__Exercise prompt__
Where the listing below reaches the line containing "31: (243, 336, 0.25)", start writing out lines exactly, and stop once the line containing "4: (259, 471, 0.28)" has been written.

++++++++++++++++++++

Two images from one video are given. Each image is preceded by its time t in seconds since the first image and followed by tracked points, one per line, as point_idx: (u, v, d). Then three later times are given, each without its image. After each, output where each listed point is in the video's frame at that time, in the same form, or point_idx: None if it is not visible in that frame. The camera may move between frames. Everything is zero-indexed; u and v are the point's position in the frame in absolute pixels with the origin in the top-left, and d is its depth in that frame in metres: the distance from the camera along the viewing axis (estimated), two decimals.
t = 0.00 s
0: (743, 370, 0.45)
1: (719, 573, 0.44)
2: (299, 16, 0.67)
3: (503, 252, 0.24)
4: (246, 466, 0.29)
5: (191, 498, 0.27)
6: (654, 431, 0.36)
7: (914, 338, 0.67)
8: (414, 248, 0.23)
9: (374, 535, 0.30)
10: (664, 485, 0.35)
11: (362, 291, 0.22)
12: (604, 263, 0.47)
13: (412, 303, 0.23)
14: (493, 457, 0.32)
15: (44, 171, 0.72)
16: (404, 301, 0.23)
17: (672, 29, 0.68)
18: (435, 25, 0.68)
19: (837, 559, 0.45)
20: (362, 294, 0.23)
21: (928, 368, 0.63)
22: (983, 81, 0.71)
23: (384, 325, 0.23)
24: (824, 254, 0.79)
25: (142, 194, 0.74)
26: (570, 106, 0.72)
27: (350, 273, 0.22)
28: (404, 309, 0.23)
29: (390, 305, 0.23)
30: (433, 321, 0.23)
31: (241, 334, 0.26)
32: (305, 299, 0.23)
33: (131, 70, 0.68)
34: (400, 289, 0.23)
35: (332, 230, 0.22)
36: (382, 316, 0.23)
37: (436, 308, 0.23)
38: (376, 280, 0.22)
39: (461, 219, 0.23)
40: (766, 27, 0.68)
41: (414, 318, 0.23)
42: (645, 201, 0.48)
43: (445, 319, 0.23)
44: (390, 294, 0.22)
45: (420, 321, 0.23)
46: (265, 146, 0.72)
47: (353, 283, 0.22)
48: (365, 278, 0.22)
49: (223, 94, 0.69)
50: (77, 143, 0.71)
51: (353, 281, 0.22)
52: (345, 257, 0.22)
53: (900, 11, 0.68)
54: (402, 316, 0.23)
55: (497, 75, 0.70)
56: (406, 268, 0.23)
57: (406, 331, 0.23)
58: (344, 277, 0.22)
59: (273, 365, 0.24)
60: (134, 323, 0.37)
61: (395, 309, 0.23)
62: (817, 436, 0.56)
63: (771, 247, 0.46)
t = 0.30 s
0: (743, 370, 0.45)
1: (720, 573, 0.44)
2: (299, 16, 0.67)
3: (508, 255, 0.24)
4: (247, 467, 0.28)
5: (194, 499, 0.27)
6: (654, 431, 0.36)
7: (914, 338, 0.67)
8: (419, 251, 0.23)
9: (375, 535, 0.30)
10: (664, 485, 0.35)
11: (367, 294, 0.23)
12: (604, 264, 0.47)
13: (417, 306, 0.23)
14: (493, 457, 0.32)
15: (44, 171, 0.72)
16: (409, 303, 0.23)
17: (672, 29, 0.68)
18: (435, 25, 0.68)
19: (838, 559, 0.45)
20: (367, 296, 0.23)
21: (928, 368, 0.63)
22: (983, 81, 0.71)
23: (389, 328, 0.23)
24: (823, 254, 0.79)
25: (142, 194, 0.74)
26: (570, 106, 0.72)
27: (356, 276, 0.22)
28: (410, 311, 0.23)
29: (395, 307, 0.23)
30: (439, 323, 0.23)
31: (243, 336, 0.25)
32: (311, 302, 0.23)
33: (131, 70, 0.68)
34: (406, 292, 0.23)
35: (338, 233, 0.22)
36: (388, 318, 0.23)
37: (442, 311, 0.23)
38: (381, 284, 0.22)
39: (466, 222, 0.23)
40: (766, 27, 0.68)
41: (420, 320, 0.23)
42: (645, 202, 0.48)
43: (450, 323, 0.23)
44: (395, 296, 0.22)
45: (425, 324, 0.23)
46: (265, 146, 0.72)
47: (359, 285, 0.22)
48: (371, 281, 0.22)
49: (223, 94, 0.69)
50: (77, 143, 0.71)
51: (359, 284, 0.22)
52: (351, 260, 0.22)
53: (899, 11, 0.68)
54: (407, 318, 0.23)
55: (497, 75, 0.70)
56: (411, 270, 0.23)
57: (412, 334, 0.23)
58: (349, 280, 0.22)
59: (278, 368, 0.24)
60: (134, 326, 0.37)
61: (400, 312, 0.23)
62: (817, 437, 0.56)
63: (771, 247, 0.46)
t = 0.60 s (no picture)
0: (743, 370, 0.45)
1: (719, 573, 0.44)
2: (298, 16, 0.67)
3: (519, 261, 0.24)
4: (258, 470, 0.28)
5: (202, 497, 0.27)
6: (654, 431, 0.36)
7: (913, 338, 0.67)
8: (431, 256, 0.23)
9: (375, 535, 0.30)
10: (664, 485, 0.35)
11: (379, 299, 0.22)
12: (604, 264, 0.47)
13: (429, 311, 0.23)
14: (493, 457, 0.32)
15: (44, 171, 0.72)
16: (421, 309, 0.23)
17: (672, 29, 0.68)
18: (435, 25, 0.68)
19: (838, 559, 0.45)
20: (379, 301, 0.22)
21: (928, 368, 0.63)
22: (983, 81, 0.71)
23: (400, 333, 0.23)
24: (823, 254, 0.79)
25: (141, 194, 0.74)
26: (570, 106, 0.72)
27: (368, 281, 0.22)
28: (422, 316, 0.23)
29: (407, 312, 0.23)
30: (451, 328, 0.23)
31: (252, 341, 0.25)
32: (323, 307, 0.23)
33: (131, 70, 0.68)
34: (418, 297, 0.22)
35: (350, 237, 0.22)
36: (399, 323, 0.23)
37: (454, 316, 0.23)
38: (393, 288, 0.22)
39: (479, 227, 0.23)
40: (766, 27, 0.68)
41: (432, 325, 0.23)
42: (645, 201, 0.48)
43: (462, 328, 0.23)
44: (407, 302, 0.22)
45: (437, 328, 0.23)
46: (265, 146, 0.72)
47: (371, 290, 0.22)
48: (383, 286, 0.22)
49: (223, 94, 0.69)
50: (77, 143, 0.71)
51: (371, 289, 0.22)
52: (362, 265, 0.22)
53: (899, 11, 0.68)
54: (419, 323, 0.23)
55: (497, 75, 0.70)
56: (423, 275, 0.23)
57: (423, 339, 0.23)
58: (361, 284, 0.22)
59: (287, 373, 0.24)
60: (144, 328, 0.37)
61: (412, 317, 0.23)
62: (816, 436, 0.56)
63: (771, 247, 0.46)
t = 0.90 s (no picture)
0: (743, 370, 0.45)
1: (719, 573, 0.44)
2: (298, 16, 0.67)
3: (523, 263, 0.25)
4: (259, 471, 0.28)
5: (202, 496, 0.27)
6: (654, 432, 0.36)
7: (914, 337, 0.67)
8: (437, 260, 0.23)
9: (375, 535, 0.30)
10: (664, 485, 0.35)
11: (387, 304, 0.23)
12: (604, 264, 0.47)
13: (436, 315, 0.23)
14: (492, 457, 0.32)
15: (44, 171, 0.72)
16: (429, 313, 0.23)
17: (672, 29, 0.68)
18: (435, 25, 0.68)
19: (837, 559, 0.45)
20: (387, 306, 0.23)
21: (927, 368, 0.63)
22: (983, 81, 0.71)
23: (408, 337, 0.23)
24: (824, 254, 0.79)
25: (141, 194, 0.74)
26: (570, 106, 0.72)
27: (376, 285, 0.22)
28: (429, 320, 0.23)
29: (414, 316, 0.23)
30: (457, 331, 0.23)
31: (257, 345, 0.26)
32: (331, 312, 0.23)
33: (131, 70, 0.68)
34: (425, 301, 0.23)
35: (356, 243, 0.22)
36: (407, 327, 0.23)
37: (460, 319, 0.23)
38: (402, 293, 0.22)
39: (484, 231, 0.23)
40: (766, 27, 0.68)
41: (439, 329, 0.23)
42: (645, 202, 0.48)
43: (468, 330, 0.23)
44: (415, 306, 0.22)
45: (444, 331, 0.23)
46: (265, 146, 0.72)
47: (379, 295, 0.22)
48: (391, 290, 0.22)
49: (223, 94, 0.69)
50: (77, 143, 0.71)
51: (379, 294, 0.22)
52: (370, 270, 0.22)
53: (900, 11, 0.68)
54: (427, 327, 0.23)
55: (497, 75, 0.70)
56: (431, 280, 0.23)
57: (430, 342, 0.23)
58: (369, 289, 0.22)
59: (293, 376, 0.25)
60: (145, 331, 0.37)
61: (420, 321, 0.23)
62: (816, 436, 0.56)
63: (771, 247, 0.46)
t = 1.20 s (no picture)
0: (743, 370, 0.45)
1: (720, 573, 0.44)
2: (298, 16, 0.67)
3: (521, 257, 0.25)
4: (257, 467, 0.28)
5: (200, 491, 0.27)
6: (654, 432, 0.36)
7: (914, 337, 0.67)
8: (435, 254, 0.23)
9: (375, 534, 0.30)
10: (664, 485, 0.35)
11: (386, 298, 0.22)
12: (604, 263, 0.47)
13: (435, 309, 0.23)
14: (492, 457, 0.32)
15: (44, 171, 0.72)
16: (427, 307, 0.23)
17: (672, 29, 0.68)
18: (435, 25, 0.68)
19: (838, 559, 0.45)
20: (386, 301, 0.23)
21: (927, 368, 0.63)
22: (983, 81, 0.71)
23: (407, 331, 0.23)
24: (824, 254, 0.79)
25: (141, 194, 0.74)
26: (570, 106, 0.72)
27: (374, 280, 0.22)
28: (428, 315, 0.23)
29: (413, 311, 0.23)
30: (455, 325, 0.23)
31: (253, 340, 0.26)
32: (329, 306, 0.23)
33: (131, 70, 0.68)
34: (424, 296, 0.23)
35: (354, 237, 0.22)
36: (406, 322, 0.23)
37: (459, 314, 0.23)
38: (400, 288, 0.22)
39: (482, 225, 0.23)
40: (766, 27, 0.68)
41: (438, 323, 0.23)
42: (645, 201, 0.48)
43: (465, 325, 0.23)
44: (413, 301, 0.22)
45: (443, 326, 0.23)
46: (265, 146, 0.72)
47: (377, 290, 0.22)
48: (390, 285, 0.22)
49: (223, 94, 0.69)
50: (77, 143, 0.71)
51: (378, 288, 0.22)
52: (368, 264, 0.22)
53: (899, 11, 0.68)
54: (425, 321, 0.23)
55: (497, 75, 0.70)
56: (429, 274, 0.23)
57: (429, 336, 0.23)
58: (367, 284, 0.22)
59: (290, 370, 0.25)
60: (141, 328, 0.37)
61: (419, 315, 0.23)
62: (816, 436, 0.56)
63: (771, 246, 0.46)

++++++++++++++++++++

__Final answer__
31: (243, 336, 0.25)
32: (311, 302, 0.23)
33: (131, 70, 0.68)
34: (406, 292, 0.23)
35: (338, 233, 0.22)
36: (388, 318, 0.23)
37: (442, 311, 0.23)
38: (381, 284, 0.22)
39: (466, 222, 0.23)
40: (766, 27, 0.68)
41: (420, 320, 0.23)
42: (645, 202, 0.48)
43: (450, 323, 0.23)
44: (395, 296, 0.22)
45: (425, 324, 0.23)
46: (265, 146, 0.72)
47: (359, 285, 0.22)
48: (371, 281, 0.22)
49: (223, 94, 0.69)
50: (77, 143, 0.71)
51: (359, 284, 0.22)
52: (351, 260, 0.22)
53: (899, 11, 0.68)
54: (407, 318, 0.23)
55: (497, 75, 0.70)
56: (411, 270, 0.23)
57: (412, 334, 0.23)
58: (349, 280, 0.22)
59: (278, 368, 0.24)
60: (134, 326, 0.37)
61: (400, 312, 0.23)
62: (817, 437, 0.56)
63: (771, 247, 0.46)
t = 0.60 s (no picture)
0: (743, 370, 0.45)
1: (719, 573, 0.44)
2: (298, 16, 0.67)
3: (519, 261, 0.24)
4: (258, 470, 0.28)
5: (202, 497, 0.27)
6: (654, 431, 0.36)
7: (913, 338, 0.67)
8: (431, 256, 0.23)
9: (375, 535, 0.30)
10: (664, 485, 0.35)
11: (379, 299, 0.22)
12: (604, 264, 0.47)
13: (429, 311, 0.23)
14: (493, 457, 0.32)
15: (44, 171, 0.72)
16: (421, 309, 0.23)
17: (672, 29, 0.68)
18: (435, 25, 0.68)
19: (838, 559, 0.45)
20: (379, 301, 0.22)
21: (928, 368, 0.63)
22: (983, 81, 0.71)
23: (400, 333, 0.23)
24: (823, 254, 0.79)
25: (141, 194, 0.74)
26: (570, 106, 0.72)
27: (368, 281, 0.22)
28: (422, 316, 0.23)
29: (407, 312, 0.23)
30: (451, 328, 0.23)
31: (252, 341, 0.25)
32: (323, 307, 0.23)
33: (131, 70, 0.68)
34: (418, 297, 0.22)
35: (350, 237, 0.22)
36: (399, 323, 0.23)
37: (454, 316, 0.23)
38: (393, 288, 0.22)
39: (479, 227, 0.23)
40: (766, 27, 0.68)
41: (432, 325, 0.23)
42: (645, 201, 0.48)
43: (462, 328, 0.23)
44: (407, 302, 0.22)
45: (437, 328, 0.23)
46: (265, 146, 0.72)
47: (371, 290, 0.22)
48: (383, 286, 0.22)
49: (223, 94, 0.69)
50: (77, 143, 0.71)
51: (371, 289, 0.22)
52: (362, 265, 0.22)
53: (899, 11, 0.68)
54: (419, 323, 0.23)
55: (497, 75, 0.70)
56: (423, 275, 0.23)
57: (423, 339, 0.23)
58: (361, 284, 0.22)
59: (287, 373, 0.24)
60: (144, 328, 0.37)
61: (412, 317, 0.23)
62: (816, 436, 0.56)
63: (771, 247, 0.46)
t = 0.90 s (no picture)
0: (743, 370, 0.45)
1: (719, 573, 0.44)
2: (298, 16, 0.67)
3: (523, 263, 0.25)
4: (259, 471, 0.28)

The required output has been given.